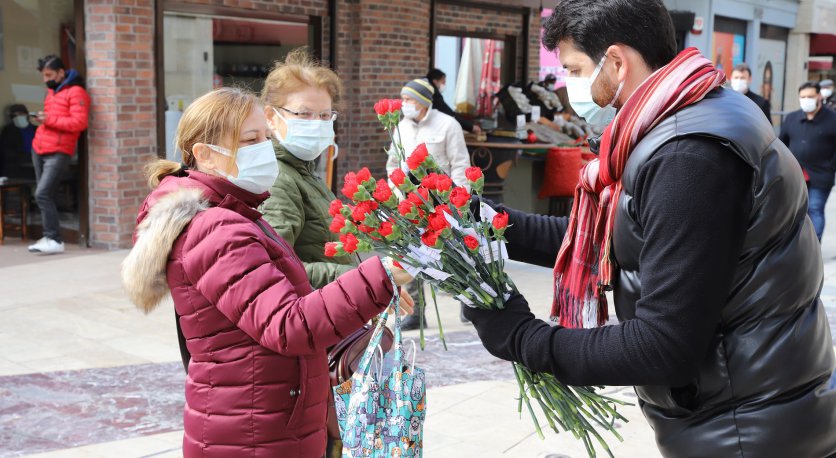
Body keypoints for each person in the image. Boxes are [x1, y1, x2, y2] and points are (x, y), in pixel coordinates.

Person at [463, 1, 836, 457]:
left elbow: (663, 345)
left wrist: (522, 337)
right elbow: (624, 237)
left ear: (616, 62)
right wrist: (482, 220)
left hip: (744, 428)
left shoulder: (687, 156)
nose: (568, 86)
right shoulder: (693, 111)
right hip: (749, 412)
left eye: (575, 69)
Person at [121, 87, 414, 458]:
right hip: (251, 431)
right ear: (206, 154)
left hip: (263, 419)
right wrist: (378, 277)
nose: (265, 147)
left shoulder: (236, 214)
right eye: (250, 139)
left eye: (266, 136)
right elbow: (287, 325)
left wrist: (369, 292)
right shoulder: (216, 230)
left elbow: (279, 303)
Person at [386, 78, 472, 329]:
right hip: (409, 206)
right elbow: (392, 163)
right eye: (403, 99)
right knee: (410, 256)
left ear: (423, 102)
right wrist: (395, 191)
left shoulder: (448, 125)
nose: (404, 104)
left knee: (452, 255)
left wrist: (458, 200)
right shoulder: (400, 127)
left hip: (440, 204)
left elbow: (460, 164)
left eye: (409, 100)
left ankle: (467, 303)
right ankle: (416, 312)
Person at [28, 55, 90, 255]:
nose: (46, 79)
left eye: (49, 74)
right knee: (45, 195)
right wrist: (44, 120)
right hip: (39, 148)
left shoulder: (76, 92)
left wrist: (50, 119)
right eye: (43, 75)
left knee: (42, 194)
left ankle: (54, 239)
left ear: (61, 72)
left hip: (58, 151)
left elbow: (79, 124)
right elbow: (53, 120)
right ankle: (49, 237)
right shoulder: (52, 92)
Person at [779, 81, 836, 241]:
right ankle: (796, 247)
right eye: (803, 97)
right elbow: (781, 144)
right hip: (795, 175)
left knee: (815, 209)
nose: (806, 100)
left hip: (821, 175)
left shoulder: (832, 119)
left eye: (810, 96)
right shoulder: (792, 118)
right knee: (794, 211)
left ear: (819, 96)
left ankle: (814, 245)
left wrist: (831, 166)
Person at [426, 69, 481, 133]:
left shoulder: (426, 88)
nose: (444, 85)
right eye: (443, 82)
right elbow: (448, 113)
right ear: (435, 81)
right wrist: (471, 127)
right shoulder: (433, 93)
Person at [0, 104, 36, 179]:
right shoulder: (8, 130)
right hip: (18, 166)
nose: (18, 117)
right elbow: (6, 152)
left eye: (21, 114)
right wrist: (26, 158)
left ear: (27, 115)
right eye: (14, 115)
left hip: (37, 163)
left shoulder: (37, 130)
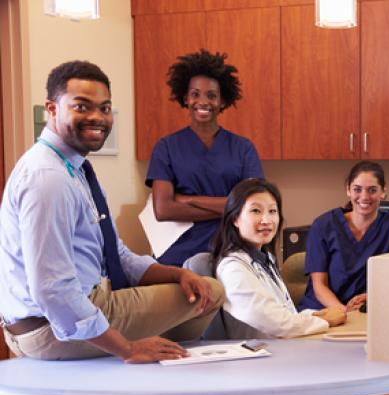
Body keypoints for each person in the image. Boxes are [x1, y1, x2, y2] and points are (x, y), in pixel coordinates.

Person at [0, 61, 223, 363]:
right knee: (212, 292)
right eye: (81, 107)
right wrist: (127, 348)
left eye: (104, 108)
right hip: (51, 330)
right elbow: (53, 290)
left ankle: (156, 357)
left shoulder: (73, 169)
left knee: (196, 288)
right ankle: (144, 358)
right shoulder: (47, 177)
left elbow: (116, 254)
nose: (97, 117)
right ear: (51, 109)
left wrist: (177, 273)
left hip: (62, 317)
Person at [145, 49, 264, 267]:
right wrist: (228, 206)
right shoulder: (166, 147)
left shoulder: (243, 148)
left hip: (230, 249)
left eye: (211, 95)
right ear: (185, 98)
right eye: (195, 94)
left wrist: (188, 200)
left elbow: (252, 206)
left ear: (222, 101)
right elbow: (163, 210)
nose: (203, 101)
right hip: (178, 253)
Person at [212, 178, 347, 338]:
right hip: (266, 356)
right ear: (235, 218)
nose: (266, 220)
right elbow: (276, 323)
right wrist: (327, 321)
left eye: (272, 211)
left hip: (283, 347)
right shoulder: (233, 268)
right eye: (256, 211)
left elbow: (283, 312)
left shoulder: (263, 259)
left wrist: (316, 316)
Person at [299, 161, 389, 312]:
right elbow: (319, 285)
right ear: (348, 190)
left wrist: (371, 297)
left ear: (383, 191)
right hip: (324, 312)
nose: (364, 197)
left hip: (367, 312)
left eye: (372, 190)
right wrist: (343, 311)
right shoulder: (323, 226)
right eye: (357, 189)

Work instructions =>
Where a picture appears, omit it; otherwise reproduce each line above from the first to the one with "left hip: (744, 428)", inclusive.

Output =>
Body keypoints for each person in the image. Boxes are [x1, y1, x2, y2] and points are (x, y), in pixel coordinates.

Person at [463, 1, 836, 457]:
left elbow: (663, 345)
left wrist: (522, 337)
right elbow: (624, 237)
left ear: (616, 62)
right wrist: (482, 220)
left hip: (744, 428)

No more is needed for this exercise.